The joint conference committee is attempting to fashion a bill that addresses the most troublesome components of workers’ comp: limiting the number of medical and legal evaluations, revamping vocational rehabilitation, capping medical services, narrowing the basis for stress claims and changing the methods used to set premiums that employers pay for workers’ comp insurance.

Special interests, which have a very great deal to gain by maintaining the status quo, are in full gear to mitigate the proposed changes.
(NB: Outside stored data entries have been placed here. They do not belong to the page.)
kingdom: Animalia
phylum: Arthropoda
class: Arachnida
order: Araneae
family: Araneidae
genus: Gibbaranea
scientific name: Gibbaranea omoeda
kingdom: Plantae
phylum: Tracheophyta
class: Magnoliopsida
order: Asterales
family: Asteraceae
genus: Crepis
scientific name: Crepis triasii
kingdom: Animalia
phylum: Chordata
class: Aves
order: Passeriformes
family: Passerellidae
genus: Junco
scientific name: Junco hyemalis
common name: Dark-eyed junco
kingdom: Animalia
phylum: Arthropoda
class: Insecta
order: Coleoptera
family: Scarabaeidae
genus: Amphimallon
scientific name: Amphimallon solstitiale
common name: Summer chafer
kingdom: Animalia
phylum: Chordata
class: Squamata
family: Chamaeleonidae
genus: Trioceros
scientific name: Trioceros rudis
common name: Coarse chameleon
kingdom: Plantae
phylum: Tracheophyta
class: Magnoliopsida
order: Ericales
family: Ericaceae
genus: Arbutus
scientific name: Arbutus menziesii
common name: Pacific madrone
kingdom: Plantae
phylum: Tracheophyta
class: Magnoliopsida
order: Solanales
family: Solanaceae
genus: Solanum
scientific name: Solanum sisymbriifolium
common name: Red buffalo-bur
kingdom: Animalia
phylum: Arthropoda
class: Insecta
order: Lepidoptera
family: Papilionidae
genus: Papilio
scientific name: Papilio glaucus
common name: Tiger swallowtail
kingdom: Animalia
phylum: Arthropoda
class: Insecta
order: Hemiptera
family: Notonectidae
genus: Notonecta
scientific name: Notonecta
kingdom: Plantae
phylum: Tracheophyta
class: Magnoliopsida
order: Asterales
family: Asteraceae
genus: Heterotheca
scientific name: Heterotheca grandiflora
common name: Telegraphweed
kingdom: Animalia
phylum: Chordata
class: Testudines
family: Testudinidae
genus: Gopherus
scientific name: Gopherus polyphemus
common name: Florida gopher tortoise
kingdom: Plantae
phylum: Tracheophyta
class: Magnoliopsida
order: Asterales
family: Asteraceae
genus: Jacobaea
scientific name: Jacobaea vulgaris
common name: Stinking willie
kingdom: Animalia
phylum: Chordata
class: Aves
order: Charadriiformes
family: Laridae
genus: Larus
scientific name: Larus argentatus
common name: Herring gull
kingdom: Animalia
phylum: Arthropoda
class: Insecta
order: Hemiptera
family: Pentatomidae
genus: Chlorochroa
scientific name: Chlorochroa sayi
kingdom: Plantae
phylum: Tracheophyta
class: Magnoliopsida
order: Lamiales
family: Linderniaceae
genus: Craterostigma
They point to a recent drop in the number of workers’ comp claims. That is partly due to a crackdown on fraudulent claims that began last year and continues. That has helped relieve some of the upward pressure on costs--but it is only a blip offering temporary relief. What’s needed is a huge change in the entire workers’ comp system.

URGENCY OF REFORM: Workers’ compensation was originally designed to take care of injured workers outside of the court system. That’s fine. What has evolved instead is a system riddled with loopholes that enrich special interests at the expense of hurt workers. It’s California employers who have to foot the bill for workers’ comp. Some entrepreneurs have had to abandon their businesses here because of prohibitive workers’ comp costs.

The clock is ticking. On July 16 the Legislature recesses for the summer. Our representatives should work overtime if necessary to nail down the substantive changes needed to correct California’s dysfunctional workers’ comp system. Failure to do so will demonstrate once again that Sacramento, sadly, is still in the gridlock that voters have come to loathe.

But a comprehensive bill of reform would send a strong signal that California is getting its act together and is positioning itself to be as competitive as any other state. Californians would feel a whole lot better about competitiveness if they woke up in the morning to a state that had cleaned up its sometimes-sordid workers’ comp act.